Helena Frith Powell's book is a lighthearted glimpse at how real French women live. It's fairly true to life. Having lived in France for 9 years, I felt like there were passages I had experienced myself first hand. I particularly like the part about getting fitted for fancy lingerie. The section on sex and adultery actually went way beyond what I had imagined it to be. Her vision really is very elite and she interviews some of the power players in French society, fashion and political life. I kept wondering how it might have been different if centered more on 'regular' French women.
2007-05-13
I very much enjoyed this book
This book is a good read along with such takes on French women/French chic such as Debra Olliver's Entre Nous, and French Women Don't Get Fat by Mireille Guiliano or Chic and Slim by Anne Barone.

What I found fascinating was the way many of her observations agreed with the other books, while on a few other things, she was completely different.

While the other books are almost an unqualified hymn of praise to all things french and female, this book is much more balanced in it's observations.

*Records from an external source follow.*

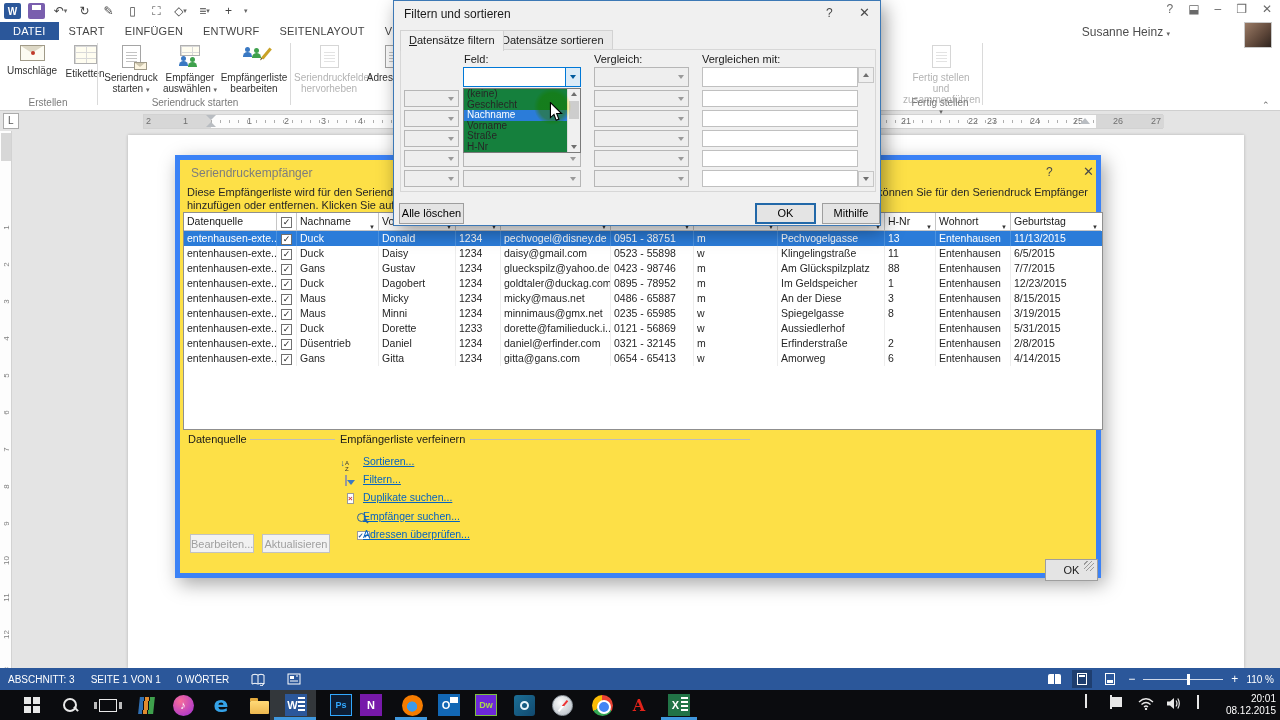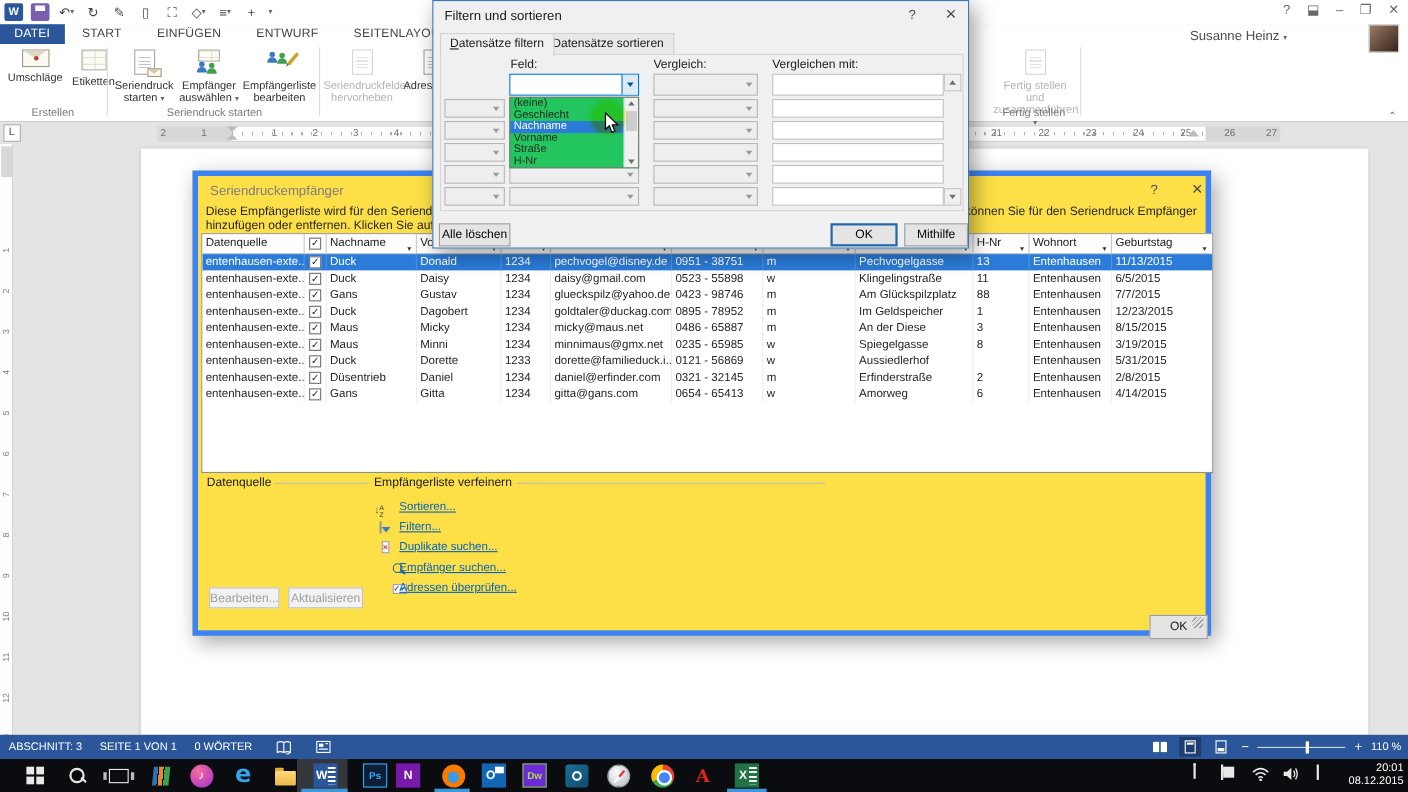--- a/index.html
+++ b/index.html
@@ -16,21 +16,21 @@
   .qico.save::after{content:"";position:absolute;left:4px;top:2px;width:9px;height:5px;background:#fff}
   .caret{font-size:7px;color:#666}
   .winctrl{position:absolute;right:8px;top:2px;display:flex;gap:15px;align-items:center;color:#696969;font-size:12px;z-index:4}
   .wc{cursor:default}
   .wc.close{font-size:12px}
   #useraccount{position:absolute;right:110px;top:25px;font-size:12px;color:#4d4d4d;z-index:4}
   #avatar{position:absolute;right:8px;top:22px;width:28px;height:26px;background:linear-gradient(135deg,#9a7b66,#5d4639 60%,#2f241e);border:1px solid #c9c9c9;z-index:4}
 
   
   #tabsrow{position:absolute;left:0;top:22px;width:1280px;height:18px;background:#fff;display:flex;align-items:stretch;z-index:3}
-  .rtab{padding:0 16px;line-height:18px;font-size:11px;color:#444;letter-spacing:.2px}
+  .rtab{padding:0 10px;line-height:18px;font-size:11px;color:#444;letter-spacing:.2px}
   .rtab.sel{background:#2b579a;color:#fff;padding:0 13px}
 
   
   #ribbon{position:absolute;left:0;top:40px;width:1280px;height:71px;background:#fff;border-bottom:1px solid #cfcfcf;z-index:2}
   .gsep{position:absolute;top:3px;height:62px;width:1px;background:#dadada}
   .glabel{position:absolute;top:57px;font-size:10px;color:#7a7a7a;text-align:center}
   .rbtn{position:absolute;top:2px;text-align:center;font-size:10px;color:#333;line-height:11px}
   .rbtn .ric{display:inline-block;margin:3px auto 2px auto;position:relative}
   .rbtn.grayed{color:#b3b3b3}
   .rbtn.grayed .ric{opacity:.45;filter:grayscale(1)}
@@ -51,21 +51,21 @@
   .chev-collapse{position:absolute;right:10px;top:60px;width:8px;height:8px;color:#666;font-size:9px}
 
   
   #tabstopbox{position:absolute;left:3px;top:113px;width:16px;height:16px;background:#fff;border:1px solid #ababab;z-index:2}
   #tabstopbox::before{content:"L";position:absolute;left:4px;top:1px;font-size:10px;color:#555}
   #hruler{position:absolute;left:143px;top:114px;width:1020px;height:15px;background:#fdfdfd;border:1px solid #d2d2d2;z-index:2;
     background-image:repeating-linear-gradient(90deg,rgba(110,110,110,.55) 0 1px,transparent 1px 9px);background-position:4px center;background-size:100% 3px;background-repeat:no-repeat}
   .mz{position:absolute;top:0;bottom:0;background:#d7d7d7;z-index:0}
   .rn{position:absolute;top:1px;font-size:9px;color:#6f6f6f;z-index:1}
   .hlnums .rn:nth-of-type(1){left:2px}.hlnums .rn:nth-of-type(2){left:39px}.hlnums .rn:nth-of-type(3){left:103px}.hlnums .rn:nth-of-type(4){left:140px}.hlnums .rn:nth-of-type(5){left:177px}.hlnums .rn:nth-of-type(6){left:214px}.hlnums .rn:nth-of-type(7){left:251px}
-  .hrnums .rn:nth-of-type(1){left:757px}.hrnums .rn:nth-of-type(2){left:800px}.hrnums .rn:nth-of-type(3){left:843px}.hrnums .rn:nth-of-type(4){left:886px}.hrnums .rn:nth-of-type(5){left:929px}.hrnums .rn:nth-of-type(6){left:969px}.hrnums .rn:nth-of-type(7){left:1007px}
+  .hrnums .rn:nth-of-type(1){left:757px}.hrnums .rn:nth-of-type(2){left:824px}.hrnums .rn:nth-of-type(3){left:843px}.hrnums .rn:nth-of-type(4){left:886px}.hrnums .rn:nth-of-type(5){left:929px}.hrnums .rn:nth-of-type(6){left:969px}.hrnums .rn:nth-of-type(7){left:1007px}
   .ind{position:absolute;z-index:2}
   .ind-hg-top{left:62px;top:0;border-left:5px solid transparent;border-right:5px solid transparent;border-top:5px solid #b9bdc2}
   .ind-hg-bot{left:62px;top:7px;border-left:5px solid transparent;border-right:5px solid transparent;border-bottom:5px solid #b9bdc2}
   .ind-right{left:936px;top:3px;border-left:5px solid transparent;border-right:5px solid transparent;border-bottom:6px solid #b9bdc2}
   #vruler{position:absolute;left:0;top:131px;width:12px;height:537px;background:#fdfdfd;border-right:1px solid #d2d2d2;z-index:1}
   #vruler .mzv{position:absolute;left:1px;top:2px;width:10px;height:28px;background:#d7d7d7}
   .vrn{position:absolute;left:0;width:12px;text-align:center;font-size:8px;color:#808080;transform:rotate(-90deg)}
   .vrnums .rn:nth-of-type(1){top:92px}.vrnums .rn:nth-of-type(2){top:129px}.vrnums .rn:nth-of-type(3){top:166px}.vrnums .rn:nth-of-type(4){top:203px}.vrnums .rn:nth-of-type(5){top:240px}.vrnums .rn:nth-of-type(6){top:277px}.vrnums .rn:nth-of-type(7){top:314px}.vrnums .rn:nth-of-type(8){top:351px}.vrnums .rn:nth-of-type(9){top:388px}.vrnums .rn:nth-of-type(10){top:425px}.vrnums .rn:nth-of-type(11){top:462px}.vrnums .rn:nth-of-type(12){top:499px}.vrnums .rn:nth-of-type(13){top:536px}
   #page{position:absolute;left:128px;top:135px;width:1116px;height:533px;background:#fff;box-shadow:0 0 3px rgba(0,0,0,.22);z-index:1}
 
@@ -109,21 +109,21 @@
   #fcontent{position:absolute;left:6px;top:48px;width:476px;height:143px;border:1px solid #d7d7d7;background:#f0f0f0}
   .flabel{position:absolute;top:52px;font-size:11px;color:#1a1a1a}
   .combo{position:absolute;border:1px solid #b6b6b6;background:#eee}
   .combo .arr{position:absolute;right:0;top:0;bottom:0;width:15px;display:flex;align-items:center;justify-content:center}
   .combo .arr::after{content:"";border-left:3.5px solid transparent;border-right:3.5px solid transparent;border-top:4px solid #9a9a9a}
   .combo.focus{background:#fff;border:1px solid #0078d7}
   .combo.focus .arr{background:#dcebf7;border-left:1px solid #0078d7}
   .combo.focus .arr::after{border-top-color:#005a9e}
   .dinput{position:absolute;background:#fff;border:1px solid #c0c0c0}
   .fsq{position:absolute;width:16px;height:16px;background:#efefef;border:1px solid #c6c6c6;display:flex;align-items:center;justify-content:center}
-  #fdd{position:absolute;left:69px;top:87px;width:118px;height:65px;background:#22c55e;border:1px solid #7a7a7a;z-index:5}
+  #fdd{position:absolute;left:69px;top:87px;width:118px;height:65px;background:#15803d;border:1px solid #7a7a7a;z-index:5}
   .ddlist{position:absolute;left:0;top:0;width:104px}
   .opt{height:10.5px;line-height:10.5px;font-size:10px;padding-left:3px;white-space:nowrap;overflow:hidden}
   .opt.selected{background:#2b7cd9;color:#fff}
   .ddsb{position:absolute;right:0;top:0;bottom:0;width:13px;background:#f0f0f0;border-left:1px solid #dcdcdc}
   .ddsb .thumb{position:absolute;left:1px;top:12px;width:10px;height:18px;background:#cdcdcd}
   .fbtn{position:absolute;top:202px;height:21px;background:#e4e4e4;border:1px solid #9e9e9e;font-size:11px;line-height:19px;text-align:center}
   .fbtn.okfocus{border:2px solid #2268a8;line-height:17px}
   .fbtn::first-letter{}
   #ylight{position:absolute;left:534px;top:88px;width:37px;height:37px;border-radius:50%;background:radial-gradient(circle,rgba(255,250,110,.95) 0 52%,rgba(255,250,110,0) 72%);mix-blend-mode:multiply;z-index:55}
   #cursor{position:absolute;left:549px;top:102px;z-index:60}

We see some women who startle the author by wearing running shoes, eating snacks, drinking Coke, and wearing multicolour hair in complete denial of the french chic myth.

The books I mention, plus this one, were written in different times, except perhaps Mireille's book which was published at a similar time, but harks back to Mireille's childhood and upbringing in France of the 50's and 60s. So the observations come from different decades.

The similarities are astounding and many, while the differences could be either sampling of a different social group within France, or very real social change or perhaps a more honest and balanced view.

I thought she had very well thought out comments on relationships for example. The lack of trust, the control issues etc.

I now want to read Edith Wharton's French Ways and their meanings, as that would be from a completely different era, and generation.

Similarities would speak to a common ethos, a female point of view that spans generations, and a very French understanding of femininity and life.

I really enjoyed the book, and her sense of humour.

I did not enjoy the references of her visit to the sex toys section of a lingerie shop. The theme she explores of should she stray outside her marriage or not, with a tempting french man was also more than I wanted to know. Those were the only things that bothered me in the book and perhaps that is cultural or socio economic. She is British. As she points out, they are more apt to discuss such things, and assume that everyone else will enjoy a vicarious visit. I did not.

However in the context of what she discusses, it was somewhat in keeping as a sociological comment. And I suspect that the theme of temptation is one of many a device to keep it light and humour filled, which the book most definitely is.

I would buy it again. But I wouldn't leave it lying around for teenage boys to make ribald remarks about either.
2007-05-10
Entertaining!
Very Very Entertaining from the first to the last page. I didn't want to put the book down. Also very informative. I must find better lingerie shops!!